L’FMI prevede che l’Africa sub-sahariana crescerà del 5,4 per cento quest’anno una cifra davvero impossibile per qualsiasi Paese europeo. «La vecchia categoria di paese in via di sviluppo non ha più senso», ha detto Paul Collier, all’AFP, direttore del Centro di Oxford s per lo Studio delle economie africane. Quando i donatori recentemente congelato aiuti pari al 11 per cento del bilancio Ruanda, il Paese ha recuperato 3,5 miliardi dollari attraverso l’emissione di obbligazioni sovrane. E quindi la recente dichiarazione della Gran Bretagna di tagliare gli aiuti al Sud Africa va in questa direzione.

Sostanzialmente secondo i Paesi industrializzati l’Africa dovrebbe essere in grado di reggersi sulle sue gambe. Alcune regioni africane più che di sostegno economico hanno bisogno di know how e formazione. Ed è quello che l’Europa farà per i cosiddetti Paesi in via di Sviluppo. 
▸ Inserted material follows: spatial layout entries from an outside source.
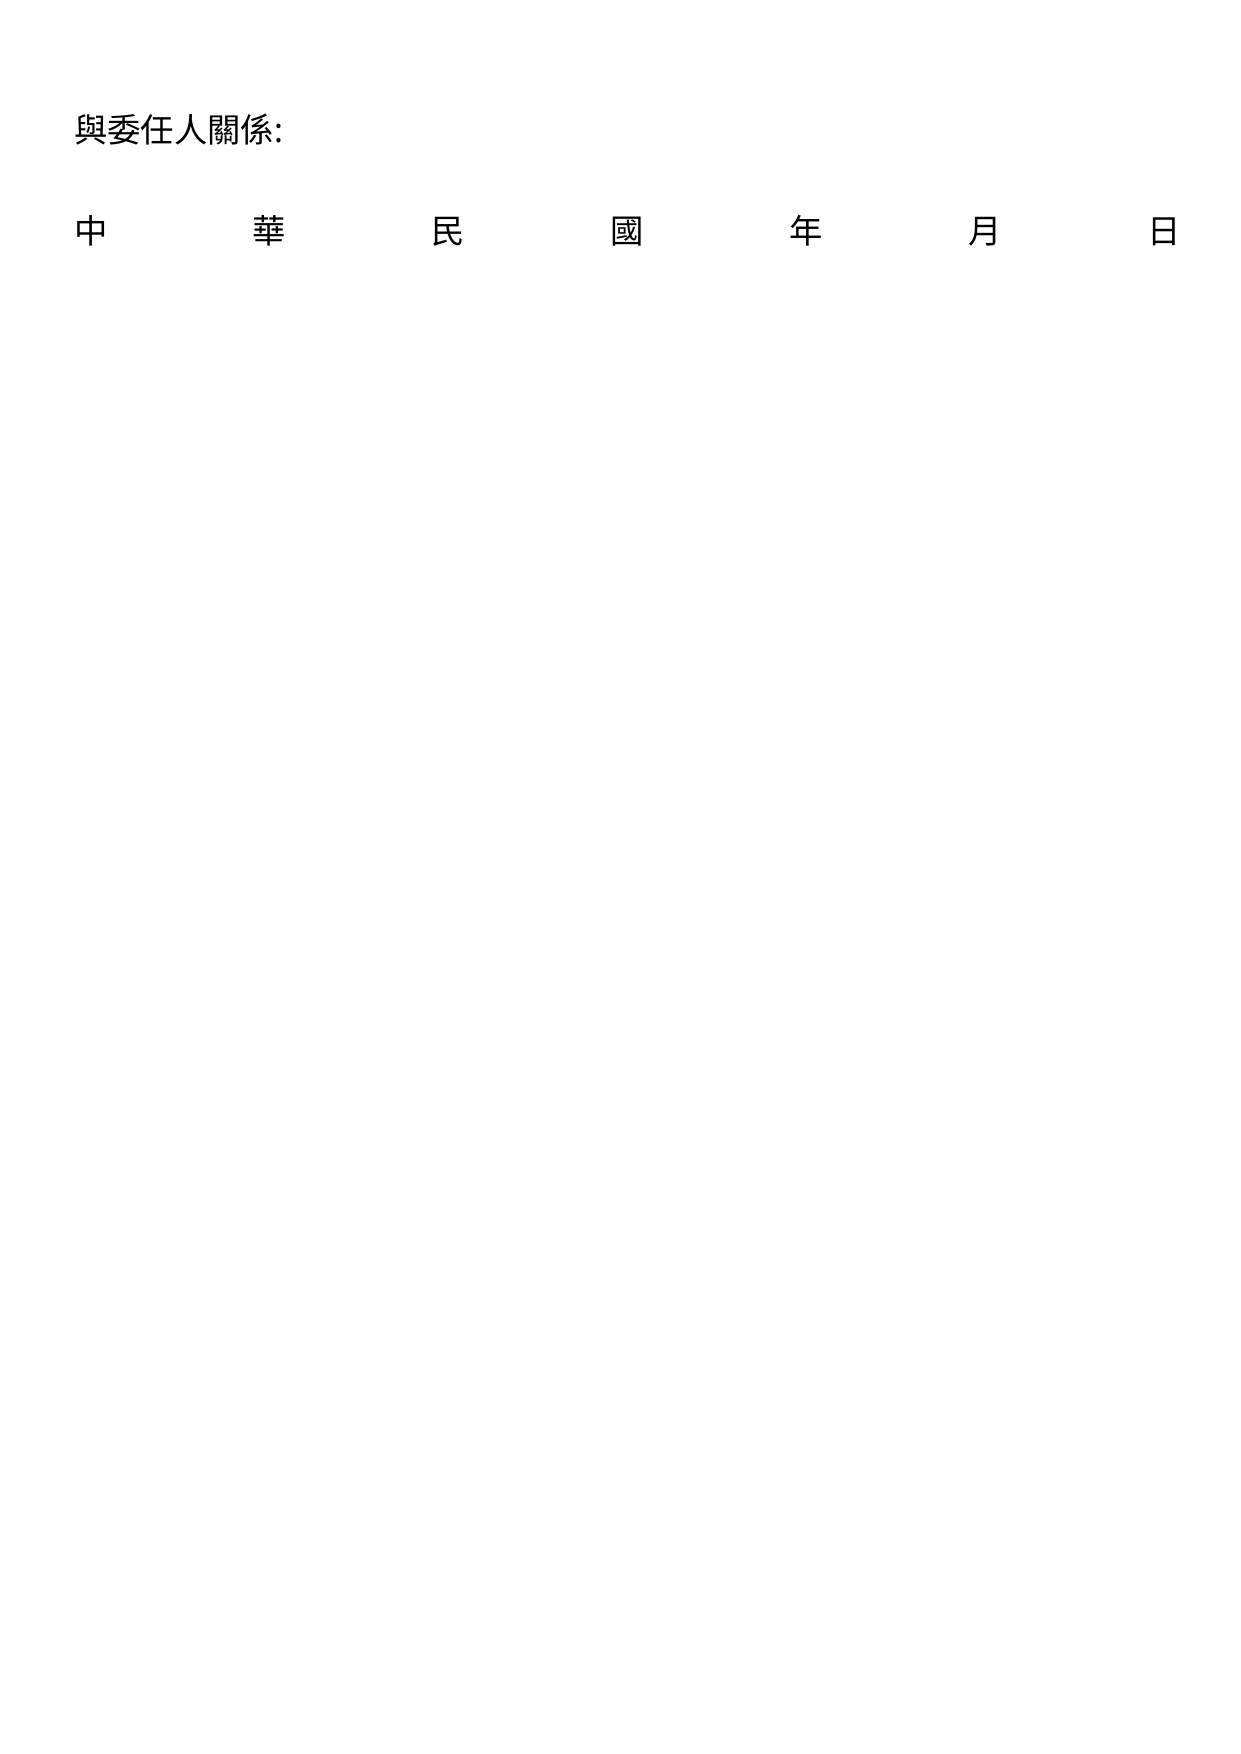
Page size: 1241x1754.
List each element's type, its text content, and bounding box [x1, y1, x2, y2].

text 與委任人關係: [74, 94, 1181, 162]
text 中 華 民 國 年 月 日 [74, 196, 1181, 263]
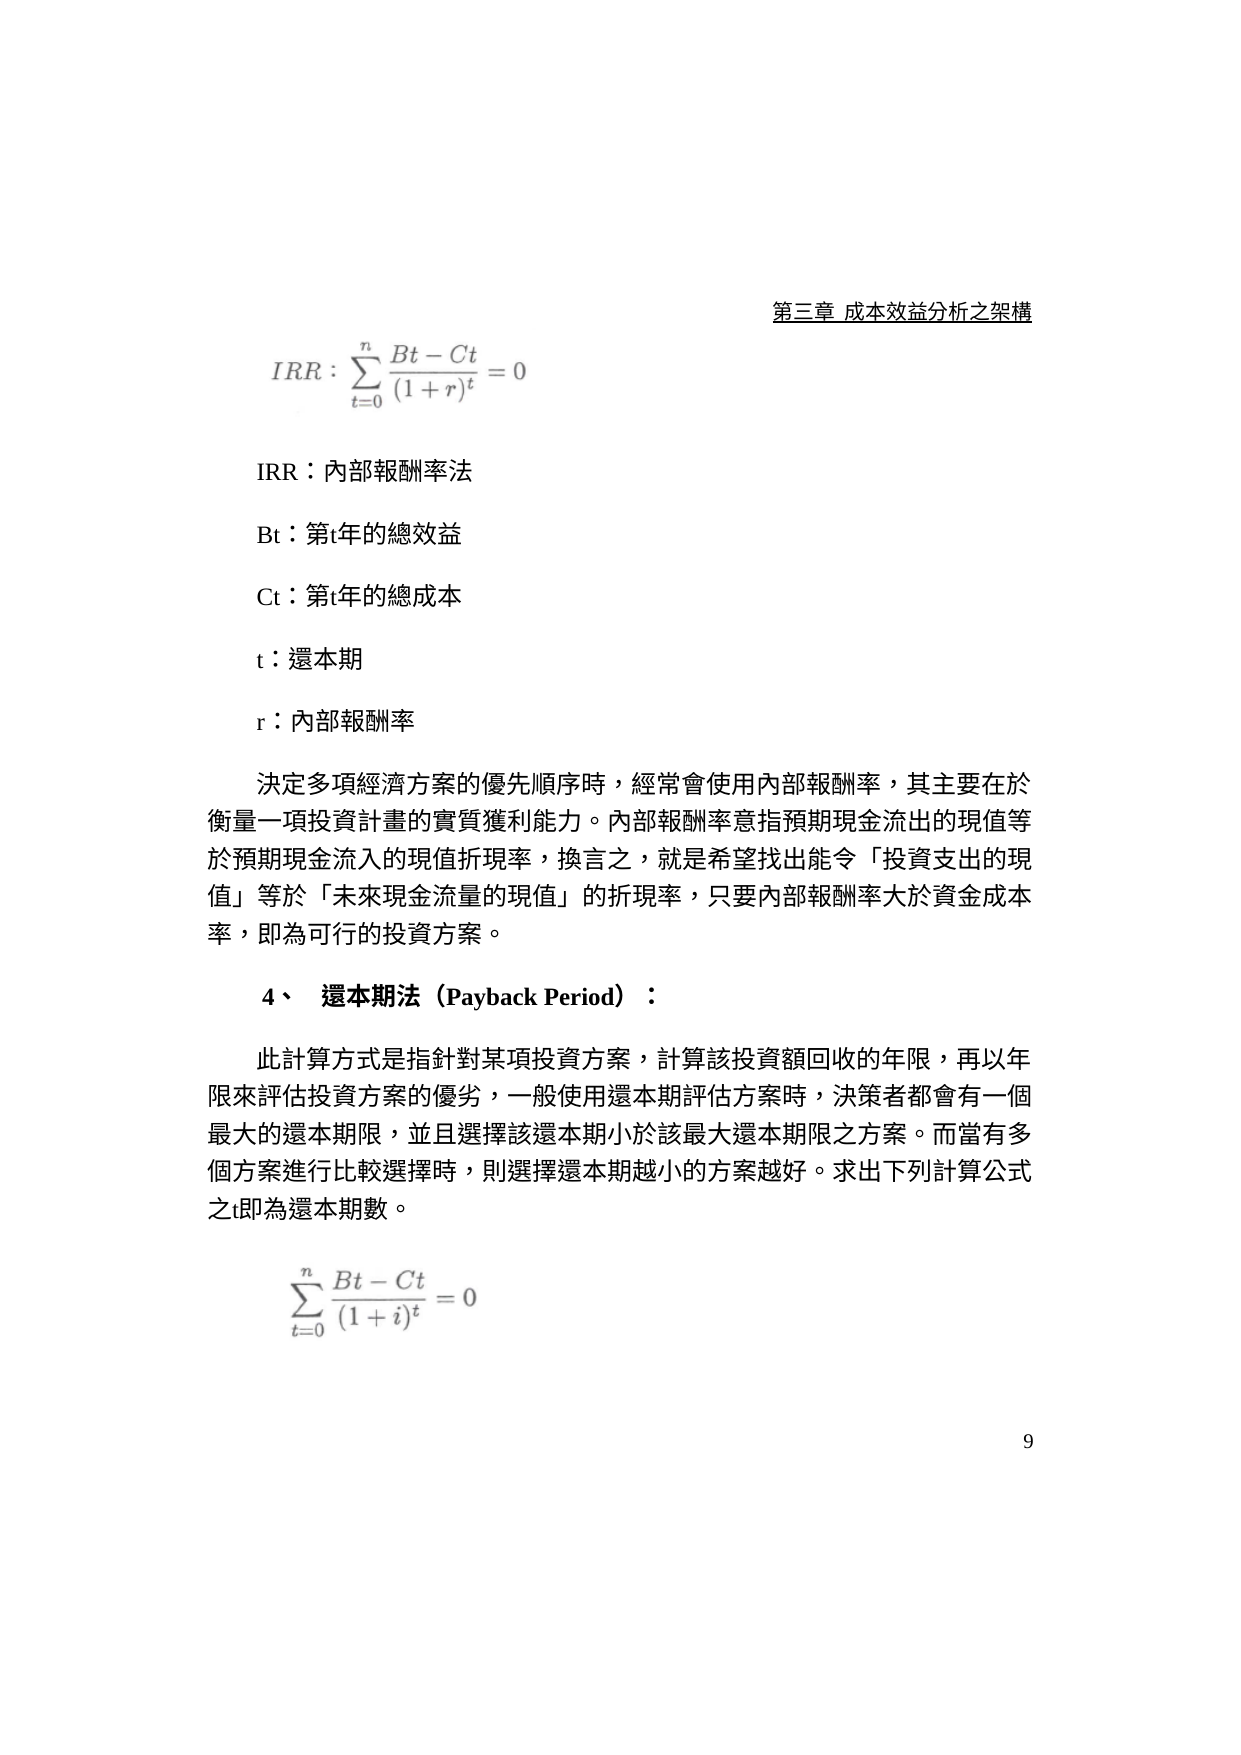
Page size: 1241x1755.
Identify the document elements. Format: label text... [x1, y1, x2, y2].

Ma non tutti Paesi dell’Africa crescono allo stesso modo, e dietro allo sviluppo del Ruanda va registrata la povertà la 72% dello Zimbabwe, Paese ricco di oro, argento, nichel e altri minerali. Potenzialmente dunque molto ricco ma di fatto con una popolazione povera. L’Occidente sta portando in Africa i sistemi finanziari, bancari, venture capital, e si aspetta che l’Africa dia il la alle privatizzazioni per poter dare lavoro sia localmente che ai grandi gruppi industriali. 

L’unico rubinetto ancora aperto verso l’africa è quello degli aiuti umanitari, eventi come la primavera araba o il terremoto di Haiti nel 2010 hanno dimostrato che non si possono tagliare gli aiuti umanitari.